Confusion about nonblocking assignments to signals for synchronous logic

I have Verilog code like this:

module gen_bits(input clk, input clear, input ld, input in, output reg[7:0] out);

    always @(posedge clk) begin
        if (clear)
            out <= 8'b00000000;
        else if (ld)
            out <= (2 * out + in);
        else
            out <= out;
    end
endmodule

And I get a waveform. I have questions about this waveform.

1. At time = 25ns, we can see from the wave that clear=1, so I thought that out would be 0 because of if (clear) out <= 8'b00000000;, but why the wave shows that the value of out was still 'XX'?

2. At time = 125ns, ld = 0. So I thought the value of out should be 78. But it out to be f1.

I know that my questions the waveform diagram are due to my lack of knowledge about nonblocking assignment and sequential circuits.

This is expected simulation behavior with nonblocking assignments (<=).

Your gen_bits design code follows the recommended Verilog coding style for synchronous logic because it uses nonblocking assignments in an always block with a clock event (such as posedge).

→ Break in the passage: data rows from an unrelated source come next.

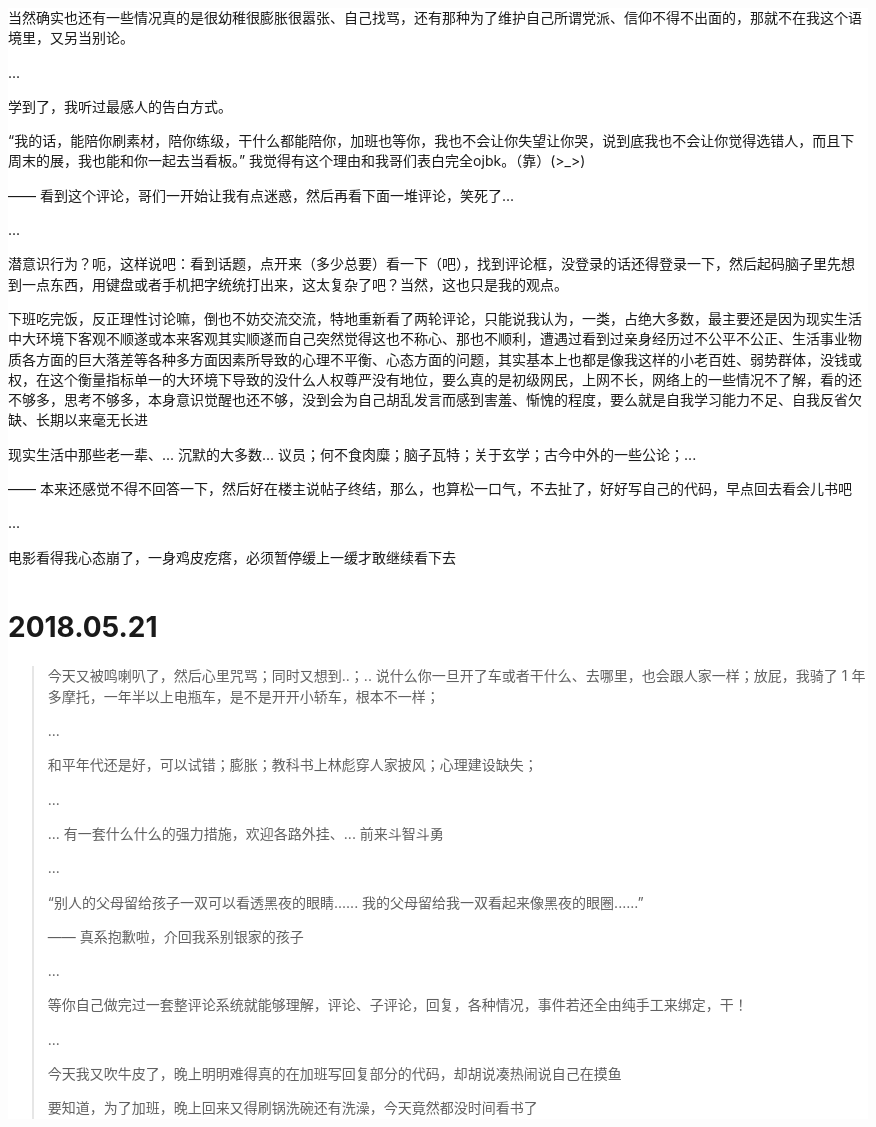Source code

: 
当然确实也还有一些情况真的是很幼稚很膨胀很嚣张、自己找骂，还有那种为了维护自己所谓党派、信仰不得不出面的，那就不在我这个语境里，又另当别论。

...

学到了，我听过最感人的告白方式。

“我的话，能陪你刷素材，陪你练级，干什么都能陪你，加班也等你，我也不会让你失望让你哭，说到底我也不会让你觉得选错人，而且下周末的展，我也能和你一起去当看板。”
我觉得有这个理由和我哥们表白完全ojbk。（靠）(>_>)

—— 看到这个评论，哥们一开始让我有点迷惑，然后再看下面一堆评论，笑死了...

...

潜意识行为？呃，这样说吧：看到话题，点开来（多少总要）看一下（吧），找到评论框，没登录的话还得登录一下，然后起码脑子里先想到一点东西，用键盘或者手机把字统统打出来，这太复杂了吧？当然，这也只是我的观点。

下班吃完饭，反正理性讨论嘛，倒也不妨交流交流，特地重新看了两轮评论，只能说我认为，一类，占绝大多数，最主要还是因为现实生活中大环境下客观不顺遂或本来客观其实顺遂而自己突然觉得这也不称心、那也不顺利，遭遇过看到过亲身经历过不公平不公正、生活事业物质各方面的巨大落差等各种多方面因素所导致的心理不平衡、心态方面的问题，其实基本上也都是像我这样的小老百姓、弱势群体，没钱或权，在这个衡量指标单一的大环境下导致的没什么人权尊严没有地位，要么真的是初级网民，上网不长，网络上的一些情况不了解，看的还不够多，思考不够多，本身意识觉醒也还不够，没到会为自己胡乱发言而感到害羞、惭愧的程度，要么就是自我学习能力不足、自我反省欠缺、长期以来毫无长进

现实生活中那些老一辈、... 沉默的大多数... 议员；何不食肉糜；脑子瓦特；关于玄学；古今中外的一些公论；...


—— 本来还感觉不得不回答一下，然后好在楼主说帖子终结，那么，也算松一口气，不去扯了，好好写自己的代码，早点回去看会儿书吧

...

电影看得我心态崩了，一身鸡皮疙瘩，必须暂停缓上一缓才敢继续看下去

</blockquote>


# 2018.05.21

<blockquote>

今天又被鸣喇叭了，然后心里咒骂；同时又想到..；.. 说什么你一旦开了车或者干什么、去哪里，也会跟人家一样；放屁，我骑了 1 年多摩托，一年半以上电瓶车，是不是开开小轿车，根本不一样；

...

和平年代还是好，可以试错；膨胀；教科书上林彪穿人家披风；心理建设缺失；

...

... 有一套什么什么的强力措施，欢迎各路外挂、... 前来斗智斗勇

...

“别人的父母留给孩子一双可以看透黑夜的眼睛...... 我的父母留给我一双看起来像黑夜的眼圈......”

—— 真系抱歉啦，介回我系别银家的孩子

...

等你自己做完过一套整评论系统就能够理解，评论、子评论，回复，各种情况，事件若还全由纯手工来绑定，干！

...

今天我又吹牛皮了，晚上明明难得真的在加班写回复部分的代码，却胡说凑热闹说自己在摸鱼

要知道，为了加班，晚上回来又得刷锅洗碗还有洗澡，今天竟然都没时间看书了
</blockquote>
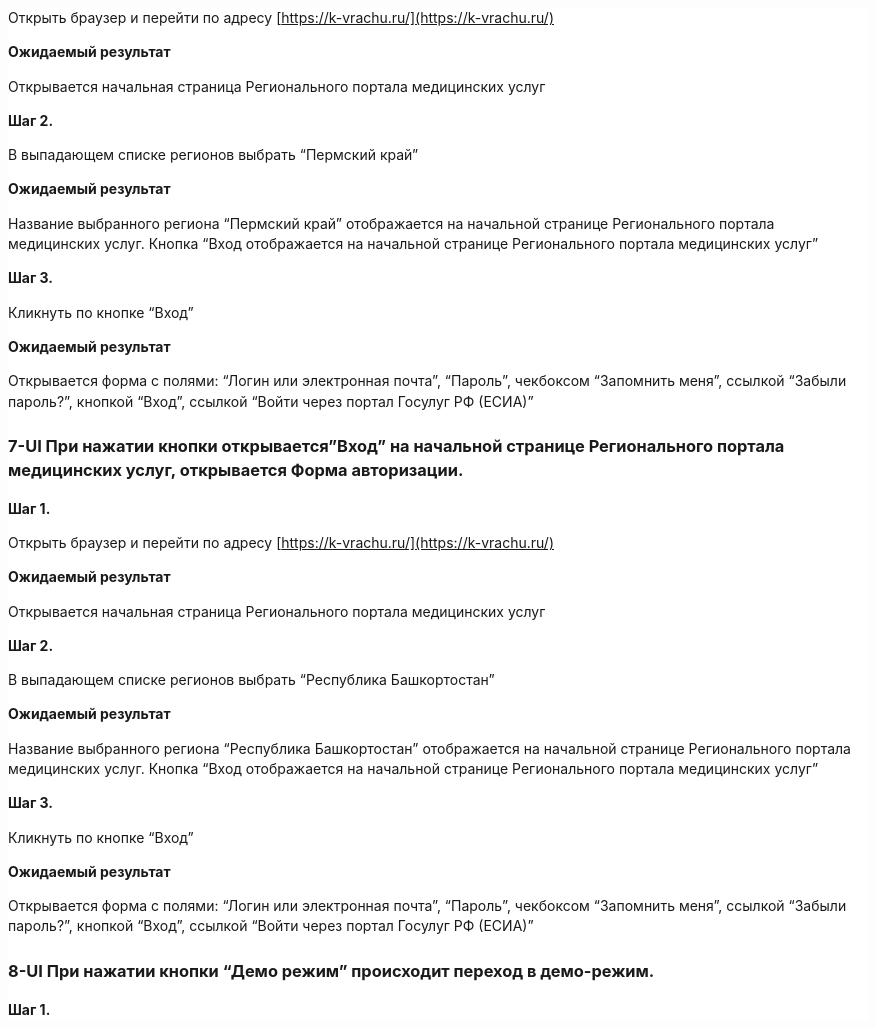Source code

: Открыть браузер и перейти по адресу [https://k-vrachu.ru/](https://k-vrachu.ru/)

**Ожидаемый результат**

Открывается начальная страница Регионального портала медицинских услуг

**Шаг 2.**

В выпадающем списке регионов выбрать “Пермский край”

**Ожидаемый результат**

Название выбранного региона “Пермский край” отображается на начальной странице  Регионального портала медицинских услуг. Кнопка “Вход отображается на начальной странице  Регионального портала медицинских услуг”

**Шаг 3.**

Кликнуть по кнопке “Вход”

**Ожидаемый результат**

Открывается форма с полями: “Логин или электронная почта”, “Пароль”, чекбоксом “Запомнить меня”, ссылкой “Забыли пароль?”, кнопкой “Вход”, ссылкой “Войти через портал Госулуг РФ (ЕСИА)”

### 7-UI При нажатии кнопки открывается”Вход” на начальной странице  Регионального портала медицинских услуг, открывается Форма авторизации.

**Шаг 1.**

Открыть браузер и перейти по адресу [https://k-vrachu.ru/](https://k-vrachu.ru/)

**Ожидаемый результат**

Открывается начальная страница Регионального портала медицинских услуг

**Шаг 2.**

В выпадающем списке регионов выбрать “Республика Башкортостан”

**Ожидаемый результат**

Название выбранного региона “Республика Башкортостан” отображается на начальной странице  Регионального портала медицинских услуг. Кнопка “Вход отображается на начальной странице  Регионального портала медицинских услуг”

**Шаг 3.**

Кликнуть по кнопке “Вход”

**Ожидаемый результат**

Открывается форма с полями: “Логин или электронная почта”, “Пароль”, чекбоксом “Запомнить меня”, ссылкой “Забыли пароль?”, кнопкой “Вход”, ссылкой “Войти через портал Госулуг РФ (ЕСИА)”

### 8-UI При нажатии кнопки “Демо режим” происходит переход в демо-режим.

**Шаг 1.**
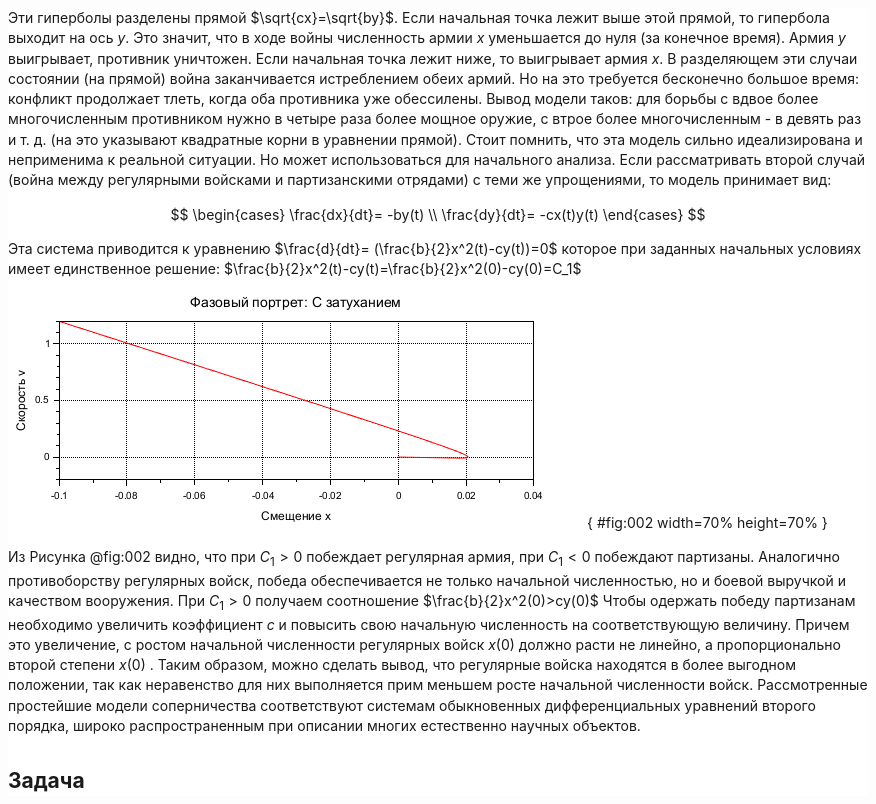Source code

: Эти гиперболы разделены прямой  $\sqrt{cx}=\sqrt{by}$. Если начальная точка лежит выше этой прямой, то гипербола выходит на ось $y$. Это значит, что в ходе войны численность армии $x$ уменьшается до нуля (за конечное время). Армия $y$ выигрывает, противник уничтожен. 
Если начальная точка лежит ниже, то выигрывает армия $x$. В разделяющем эти случаи состоянии (на прямой) война заканчивается истреблением обеих армий. Но на это требуется бесконечно большое время: конфликт продолжает тлеть, когда оба противника уже обессилены. 
Вывод модели таков: для борьбы с вдвое более многочисленным противником нужно в четыре раза более мощное оружие, с втрое более многочисленным - в девять раз и т. д. (на это указывают квадратные корни в уравнении прямой). 
Стоит помнить, что эта модель сильно идеализирована и неприменима к реальной ситуации. Но может использоваться для начального анализа. 
Если рассматривать второй случай (война между регулярными войсками и партизанскими отрядами) с теми же упрощениями, то модель принимает вид:

$$
 \begin{cases}
	\frac{dx}{dt}= -by(t)
	\\   
	\frac{dy}{dt}= -cx(t)y(t)
 \end{cases}
$$

Эта система приводится к уравнению $\frac{d}{dt}= (\frac{b}{2}x^2(t)-cy(t))=0$
которое при заданных начальных условиях имеет единственное решение:
$\frac{b}{2}x^2(t)-cy(t)=\frac{b}{2}x^2(0)-cy(0)=C_1$

![Фазовые траектории для второго случая](image/02.png){ #fig:002 width=70% height=70% }

Из Рисунка @fig:002 видно, что при $C_1>0$ побеждает регулярная армия, при $C_1<0$ побеждают партизаны. Аналогично противоборству регулярных войск, победа обеспечивается не только начальной численностью, но и боевой выручкой и качеством вооружения. При $C_1>0$  получаем соотношение  $\frac{b}{2}x^2(0)>cy(0)$ Чтобы одержать победу партизанам необходимо увеличить коэффициент $c$ и повысить свою начальную численность на соответствующую величину. Причем это увеличение, с ростом начальной численности регулярных войск $x(0)$ должно расти не линейно, а пропорционально второй степени $x(0)$ . Таким образом, можно сделать вывод, что регулярные войска находятся в более выгодном положении, так как неравенство для них выполняется прим меньшем росте начальной численности войск.
Рассмотренные простейшие модели соперничества соответствуют системам обыкновенных дифференциальных уравнений второго порядка, широко распространенным при описании многих естественно научных объектов.


## Задача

The clear signal is used as a synchronous reset. Lets' assume you used the recommended coding style to drive the input signal from outside of the module, which is the same as how you drive output signal inside the module, namely:

• using nonblocking assignments
• @(posedge clk)

For example, let's say you have a testbench to drive clear with the recommended approach:

module tb;
    bit clear;
    bit clk;
    bit in;
    bit ld;
    wire [7:0] out;

gen_bits dut (
    .clear  (clear),
    .clk    (clk),
    .in     (in),
    .ld     (ld),
    .out    (out)
);

always #5 clk++;

initial begin
    repeat (3) @(posedge clk);
    clear <= 1;

    @(posedge clk);
    clear <= 0;
    in <= 1;
    
    repeat (3) @(posedge clk);
    $finish;
end

endmodule

In this case clear is synchronous to clk. That means that the simulator will sample clear just before the rising edge of the clock. Since the waves show clk and clear rise at the same time at time=25ns, then the simulator samples clear as 0, not 1. Since clear is 0, the output will not change and remains unknown (x).

This is how nonblocking assignments are designed to behave according to the IEEE Std 1800-2023.

At the next rising edge of clk, clear is sampled as 1, and the output will become known.

By the same reasoning, at time=125ns, ld is sampled as 1, not 0.